# Male/ Female housing



## BaileyMeng (Feb 20, 2015)

I'm not wanting to put them in the same cage together. I have a cage that has two separate levels (the cage comes up to my chest) so it is very large and spacious. They wouldn't be able to see each other and I don't plan on letting them play together. I'm really just wanting to get another hedgehog because I enjoy their company. So would it be harmful for either the male or the female to keep them that close in the cage? Even though they wouldn't have access to each other ?


----------



## DesireeM81 (Jun 14, 2014)

I haven't had any issues with male and females living side by side with a plastic wall in between them or on top of one another. I would really like to see your set up though so that we could help you decided whether or not it is safe for your hedgehogs. 
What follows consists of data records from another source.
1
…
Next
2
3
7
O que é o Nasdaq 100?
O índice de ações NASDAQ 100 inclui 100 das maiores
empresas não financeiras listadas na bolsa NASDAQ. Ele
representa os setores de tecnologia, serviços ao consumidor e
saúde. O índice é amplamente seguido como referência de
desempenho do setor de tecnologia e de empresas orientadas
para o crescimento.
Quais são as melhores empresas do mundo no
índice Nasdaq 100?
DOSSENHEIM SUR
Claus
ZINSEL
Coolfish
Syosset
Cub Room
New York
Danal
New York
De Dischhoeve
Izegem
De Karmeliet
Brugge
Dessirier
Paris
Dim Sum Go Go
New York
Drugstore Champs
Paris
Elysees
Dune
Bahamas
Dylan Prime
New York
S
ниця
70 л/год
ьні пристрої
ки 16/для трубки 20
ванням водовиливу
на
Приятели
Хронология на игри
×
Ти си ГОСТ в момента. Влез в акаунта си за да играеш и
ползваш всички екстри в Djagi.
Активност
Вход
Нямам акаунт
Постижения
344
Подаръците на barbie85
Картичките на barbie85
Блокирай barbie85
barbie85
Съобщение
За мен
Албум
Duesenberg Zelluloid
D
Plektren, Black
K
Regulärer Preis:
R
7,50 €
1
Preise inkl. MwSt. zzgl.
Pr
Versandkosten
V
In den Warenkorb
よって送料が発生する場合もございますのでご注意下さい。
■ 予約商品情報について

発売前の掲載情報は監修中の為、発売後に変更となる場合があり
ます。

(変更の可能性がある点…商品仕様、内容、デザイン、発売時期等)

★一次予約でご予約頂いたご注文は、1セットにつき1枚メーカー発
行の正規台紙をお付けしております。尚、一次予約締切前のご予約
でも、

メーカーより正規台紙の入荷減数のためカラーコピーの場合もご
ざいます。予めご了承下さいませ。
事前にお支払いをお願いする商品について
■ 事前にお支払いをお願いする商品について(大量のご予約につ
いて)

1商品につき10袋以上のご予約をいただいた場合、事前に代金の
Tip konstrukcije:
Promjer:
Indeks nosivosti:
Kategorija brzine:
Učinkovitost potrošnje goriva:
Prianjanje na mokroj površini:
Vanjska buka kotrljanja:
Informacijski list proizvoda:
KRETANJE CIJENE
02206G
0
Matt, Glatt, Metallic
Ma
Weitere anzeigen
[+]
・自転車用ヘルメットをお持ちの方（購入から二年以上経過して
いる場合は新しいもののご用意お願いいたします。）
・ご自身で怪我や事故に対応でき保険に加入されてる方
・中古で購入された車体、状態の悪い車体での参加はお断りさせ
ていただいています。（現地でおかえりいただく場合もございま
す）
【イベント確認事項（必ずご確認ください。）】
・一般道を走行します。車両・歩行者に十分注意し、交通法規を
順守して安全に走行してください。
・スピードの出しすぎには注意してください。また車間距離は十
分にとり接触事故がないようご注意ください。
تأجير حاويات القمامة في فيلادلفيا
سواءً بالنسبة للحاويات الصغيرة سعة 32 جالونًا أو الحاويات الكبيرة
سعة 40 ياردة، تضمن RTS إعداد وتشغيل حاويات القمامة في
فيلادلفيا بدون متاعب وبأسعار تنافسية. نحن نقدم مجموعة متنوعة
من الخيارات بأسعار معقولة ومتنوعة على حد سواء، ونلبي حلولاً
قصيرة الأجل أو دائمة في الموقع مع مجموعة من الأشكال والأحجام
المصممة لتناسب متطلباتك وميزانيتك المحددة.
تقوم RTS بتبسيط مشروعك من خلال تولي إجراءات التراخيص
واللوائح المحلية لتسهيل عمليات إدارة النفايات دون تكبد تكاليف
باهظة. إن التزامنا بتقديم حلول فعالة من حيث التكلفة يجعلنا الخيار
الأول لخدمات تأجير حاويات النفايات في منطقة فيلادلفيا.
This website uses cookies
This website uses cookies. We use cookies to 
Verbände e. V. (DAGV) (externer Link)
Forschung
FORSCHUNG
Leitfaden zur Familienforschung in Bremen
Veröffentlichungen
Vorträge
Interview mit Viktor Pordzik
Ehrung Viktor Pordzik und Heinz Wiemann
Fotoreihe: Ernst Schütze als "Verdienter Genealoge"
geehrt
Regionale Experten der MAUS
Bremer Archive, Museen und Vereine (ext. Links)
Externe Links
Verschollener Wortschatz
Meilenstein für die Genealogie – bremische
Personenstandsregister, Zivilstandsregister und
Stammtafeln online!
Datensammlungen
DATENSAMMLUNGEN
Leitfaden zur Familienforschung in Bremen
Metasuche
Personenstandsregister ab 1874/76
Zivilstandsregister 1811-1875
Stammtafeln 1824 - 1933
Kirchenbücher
Hedgehogs are wonderful creatures and having more than one is possible. I really tried to keep with all girls because I was worried about something happening. But I do have a boy and its been fine too.


----------



## nikki (Aug 28, 2008)

They should be fine living in that arrangement. I always suggest that when getting a second hedgehog that you get one of the same sex of your current hedgehog. That way you will never have to worry about an escaped hedgehog getting into the other cage or them some way getting together and having a accidental breeding. Even if you have escape proof cages there have been cases of someone forgetting to latch a cage or someone else putting the wrong hedgehog into the wrong cage.


----------



## DesireeM81 (Jun 14, 2014)

Actually what Nikki said about putting the hedgehog in the wrong cage has happened to me. At least it was my two girls who were once housed together. I heard some huffing but didn't think anything about it and when I went to feed them I found River and Rose together in Rose's igloo. My fiancee had gotten them mixed up and put River in the wrong cage. :roll: I always, always put Winter away now though. My girls are past the age where if they were to get preggers they would have severe complications.


----------



## sakitnyatudisini (Apr 4, 2015)

DesireeM81 said:


> Actually what Nikki said about putting the hedgehog in the wrong cage has happened to me. At least it was my two girls who were once housed together. I heard some huffing but didn't think anything about it and when I went to feed them I found River and Rose together in Rose's igloo. My fiancee had gotten them mixed up and put River in the wrong cage. :roll: I always, always put Winter away now though. My girls are past the age where if they were to get preggers they would have severe complications.


so sweet whitern!!! I like it


----------